The Urban Primary Care Oncology Network, thought to be the only program of its kind in Canada, is being hailed by Cancer Care Manitoba as the critical link between patients and the information they need about cancer screening, detection and treatment.
In place since 2004, the network links about 90 family physicians working in 15 group practices in Winnipeg and surrounding rural communities with Cancer Care Manitoba. The program provides those doctors with the latest information on cancer treatment, and counsels them on how to communicate with patients on all aspects of cancer diagnosis and treatment.
Dr. Jeff Sisler, director of primary care oncology for Cancer Care Manitoba, says the network is trying to keep the family physician as the primary source of information for all cancer patients.

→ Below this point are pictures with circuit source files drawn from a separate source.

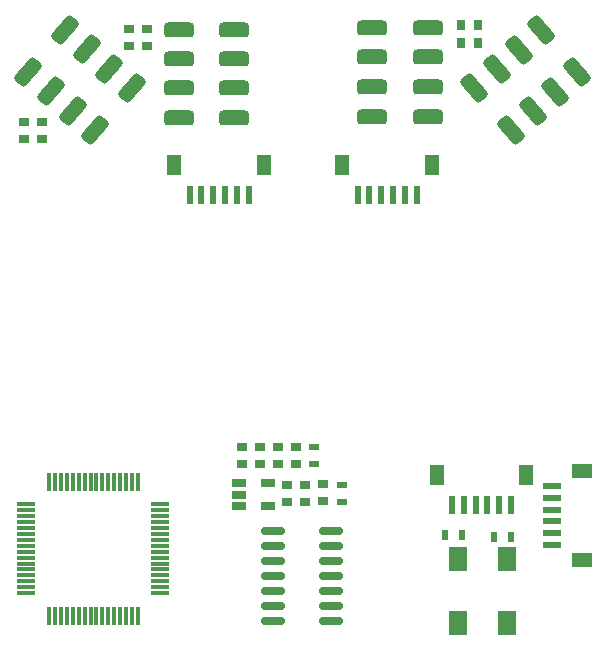
<source format=gtp>
%FSTAX23Y23*%
%MOIN*%
%SFA1B1*%

%IPPOS*%
%AMD22*
4,1,8,-0.032900,-0.011800,0.032900,-0.011800,0.038800,-0.005900,0.038800,0.005900,0.032900,0.011800,-0.032900,0.011800,-0.038800,0.005900,-0.038800,-0.005900,-0.032900,-0.011800,0.0*
1,1,0.011811,-0.032900,-0.005900*
1,1,0.011811,0.032900,-0.005900*
1,1,0.011811,0.032900,0.005900*
1,1,0.011811,-0.032900,0.005900*
%
%AMD25*
4,1,8,0.023000,-0.011600,0.023000,0.011600,0.021400,0.013200,-0.021400,0.013200,-0.023000,0.011600,-0.023000,-0.011600,-0.021400,-0.013200,0.021400,-0.013200,0.023000,-0.011600,0.0*
1,1,0.003165,0.021400,-0.011600*
1,1,0.003165,0.021400,0.011600*
1,1,0.003165,-0.021400,0.011600*
1,1,0.003165,-0.021400,-0.011600*
%
%AMD26*
4,1,8,0.028000,0.005500,-0.028000,0.005500,-0.030700,0.002800,-0.030700,-0.002800,-0.028000,-0.005500,0.028000,-0.005500,0.030700,-0.002800,0.030700,0.002800,0.028000,0.005500,0.0*
1,1,0.005512,0.028000,0.002800*
1,1,0.005512,-0.028000,0.002800*
1,1,0.005512,-0.028000,-0.002800*
1,1,0.005512,0.028000,-0.002800*
%
%AMD27*
4,1,8,0.005500,-0.028000,0.005500,0.028000,0.002800,0.030700,-0.002800,0.030700,-0.005500,0.028000,-0.005500,-0.028000,-0.002800,-0.030700,0.002800,-0.030700,0.005500,-0.028000,0.0*
1,1,0.005512,0.002800,-0.028000*
1,1,0.005512,0.002800,0.028000*
1,1,0.005512,-0.002800,0.028000*
1,1,0.005512,-0.002800,-0.028000*
%
%AMD28*
4,1,8,0.023400,-0.045900,0.042200,-0.029500,0.043500,-0.011900,-0.005700,0.044700,-0.023400,0.045900,-0.042200,0.029500,-0.043500,0.011900,0.005700,-0.044700,0.023400,-0.045900,0.0*
1,1,0.025000,0.015200,-0.036500*
1,1,0.025000,0.034000,-0.020100*
1,1,0.025000,-0.015200,0.036500*
1,1,0.025000,-0.034000,0.020100*
%
%AMD30*
4,1,8,0.050000,-0.012500,0.050000,0.012500,0.037500,0.025000,-0.037500,0.025000,-0.050000,0.012500,-0.050000,-0.012500,-0.037500,-0.025000,0.037500,-0.025000,0.050000,-0.012500,0.0*
1,1,0.025000,0.037500,-0.012500*
1,1,0.025000,0.037500,0.012500*
1,1,0.025000,-0.037500,0.012500*
1,1,0.025000,-0.037500,-0.012500*
%
%AMD31*
4,1,8,0.042200,0.029500,0.023400,0.045900,0.005700,0.044700,-0.043500,-0.011900,-0.042200,-0.029500,-0.023400,-0.045900,-0.005700,-0.044700,0.043500,0.011900,0.042200,0.029500,0.0*
1,1,0.025000,0.034000,0.020100*
1,1,0.025000,0.015200,0.036500*
1,1,0.025000,-0.034000,-0.020100*
1,1,0.025000,-0.015200,-0.036500*
%
%ADD16R,0.070866X0.047244*%
%ADD17R,0.061024X0.023622*%
%ADD18R,0.047244X0.070866*%
%ADD19R,0.023622X0.061024*%
%ADD20R,0.023622X0.033465*%
%ADD21R,0.059055X0.078740*%
G04~CAMADD=22~8~0.0~0.0~775.6~236.2~59.1~0.0~15~0.0~0.0~0.0~0.0~0~0.0~0.0~0.0~0.0~0~0.0~0.0~0.0~180.0~776.0~236.0*
%ADD22D22*%
%ADD23R,0.035433X0.025591*%
%ADD24R,0.033465X0.023622*%
G04~CAMADD=25~8~0.0~0.0~263.8~460.6~15.8~0.0~15~0.0~0.0~0.0~0.0~0~0.0~0.0~0.0~0.0~0~0.0~0.0~0.0~270.0~461.0~264.0*
%ADD25D25*%
G04~CAMADD=26~8~0.0~0.0~614.2~110.2~27.6~0.0~15~0.0~0.0~0.0~0.0~0~0.0~0.0~0.0~0.0~0~0.0~0.0~0.0~0.0~614.2~110.2*
%ADD26D26*%
G04~CAMADD=27~8~0.0~0.0~614.2~110.2~27.6~0.0~15~0.0~0.0~0.0~0.0~0~0.0~0.0~0.0~0.0~0~0.0~0.0~0.0~270.0~110.0~614.0*
%ADD27D27*%
G04~CAMADD=28~8~0.0~0.0~500.0~1000.0~125.0~0.0~15~0.0~0.0~0.0~0.0~0~0.0~0.0~0.0~0.0~0~0.0~0.0~0.0~221.0~930.0~978.0*
%ADD28D28*%
%ADD29R,0.025591X0.035433*%
G04~CAMADD=30~8~0.0~0.0~500.0~1000.0~125.0~0.0~15~0.0~0.0~0.0~0.0~0~0.0~0.0~0.0~0.0~0~0.0~0.0~0.0~270.0~1000.0~500.0*
%ADD30D30*%
G04~CAMADD=31~8~0.0~0.0~500.0~1000.0~125.0~0.0~15~0.0~0.0~0.0~0.0~0~0.0~0.0~0.0~0.0~0~0.0~0.0~0.0~319.0~930.0~978.0*
%ADD31D31*%
%LNhsmm-1*%
%LPD*%
G54D16*
X00929Y-00853D03*
Y-00554D03*
G54D17*
X0083Y-00802D03*
Y-00763D03*
Y-00723D03*
Y-00684D03*
Y-00645D03*
Y-00605D03*
G54D18*
X00744Y-0057D03*
X00445D03*
X-0043Y00464D03*
X-00131D03*
X0013Y00464D03*
X00429D03*
G54D19*
X00693Y-00669D03*
X00654D03*
X00614D03*
X00575D03*
X00535D03*
X00496D03*
X-00379Y00365D03*
X-0034D03*
X-003D03*
X-00261D03*
X-00221D03*
X-00182D03*
X00181Y00365D03*
X0022D03*
X0026D03*
X00299D03*
X00339D03*
X00378D03*
G54D20*
X00471Y-0077D03*
X00528D03*
X00636Y-00775D03*
X00693D03*
G54D21*
X0068Y-01061D03*
Y-00848D03*
X00515Y-01061D03*
Y-00848D03*
G54D22*
X-001Y-01055D03*
Y-01005D03*
Y-00955D03*
Y-00905D03*
Y-00855D03*
Y-00805D03*
Y-00755D03*
X00094D03*
Y-00805D03*
Y-00855D03*
Y-00905D03*
Y-00955D03*
Y-01005D03*
Y-01055D03*
G54D23*
X-00055Y-00658D03*
Y-00601D03*
X00005Y-00658D03*
Y-00601D03*
X00065Y-00657D03*
Y-006D03*
X-00025Y-00533D03*
Y-00476D03*
X-00085Y-00533D03*
Y-00476D03*
X-00145Y-00533D03*
Y-00476D03*
X-00205Y-00533D03*
Y-00476D03*
X-0052Y00918D03*
Y00861D03*
X-0058Y00918D03*
Y00861D03*
X-0093Y00608D03*
Y00551D03*
X-0087Y00608D03*
Y00551D03*
G54D24*
X0013Y-00601D03*
Y-00658D03*
X00035Y-00533D03*
Y-00476D03*
G54D25*
X-00116Y-00597D03*
Y-00672D03*
X-00213D03*
Y-00635D03*
Y-00597D03*
G54D26*
X-00476Y-00667D03*
Y-00687D03*
Y-00706D03*
Y-00726D03*
Y-00746D03*
Y-00765D03*
Y-00785D03*
Y-00805D03*
Y-00824D03*
Y-00844D03*
Y-00864D03*
Y-00883D03*
Y-00903D03*
Y-00923D03*
Y-00942D03*
Y-00962D03*
X-00923D03*
Y-00942D03*
Y-00923D03*
Y-00903D03*
Y-00883D03*
Y-00864D03*
Y-00844D03*
Y-00824D03*
Y-00805D03*
Y-00785D03*
Y-00765D03*
Y-00746D03*
Y-00726D03*
Y-00706D03*
Y-00687D03*
Y-00667D03*
G54D27*
X-00552Y-01038D03*
X-00572D03*
X-00591D03*
X-00611D03*
X-00631D03*
X-0065D03*
X-0067D03*
X-0069D03*
X-00709D03*
X-00729D03*
X-00749D03*
X-00768D03*
X-00788D03*
X-00808D03*
X-00827D03*
X-00847D03*
Y-00591D03*
X-00827D03*
X-00808D03*
X-00788D03*
X-00768D03*
X-00749D03*
X-00729D03*
X-00709D03*
X-0069D03*
X-0067D03*
X-0065D03*
X-00631D03*
X-00611D03*
X-00591D03*
X-00572D03*
X-00552D03*
G54D28*
X00914Y00774D03*
X0084Y00709D03*
X00766Y00645D03*
X00692Y0058D03*
X00793Y00914D03*
X00719Y00849D03*
X00645Y00785D03*
X0057Y0072D03*
G54D29*
X00526Y0087D03*
X00583D03*
X00526Y0093D03*
X00583D03*
G54D30*
X00415Y00921D03*
Y00823D03*
Y00725D03*
Y00626D03*
X0023Y00921D03*
Y00823D03*
Y00725D03*
Y00626D03*
X-0023Y00916D03*
Y00818D03*
Y0072D03*
Y00621D03*
X-00415Y00916D03*
Y00818D03*
Y0072D03*
Y00621D03*
G54D31*
X-00795Y00915D03*
X-00721Y00851D03*
X-00646Y00786D03*
X-00572Y00722D03*
X-00916Y00776D03*
X-00842Y00711D03*
X-00768Y00646D03*
X-00693Y00582D03*
M02*
</source>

Many cancer patients suffer from a lack of information because either they don't have a regular family physician, or their doctors are not kept in the loop by cancer professionals, he says.
The network designates 1 physician at each group practice as the lead doctor for all cancer related issues, Sisler says. The other physicians use that lead doctor to get information about screening, detection and treatment whenever a patient has questions, he adds.
The group practice also gets access to a unique “electronic chart” that uses software developed at Cancer Care Manitoba to track every exam, doctor's note and treatment decision for all cancer patients in the province, he says.
Early results show that the network is succeeding in its primary goal of providing patients with more and better information about cancer, from initial screening to treatment, Sisler says. In addition, the program has been effective in helping cancer patients find full-time family doctors. At the onset of the network program, only 40% of Manitoba cancer patients had a regular family physician. The most recent data show that more than 80% of patients tracked by Cancer Care Manitoba now have a regular family doctor.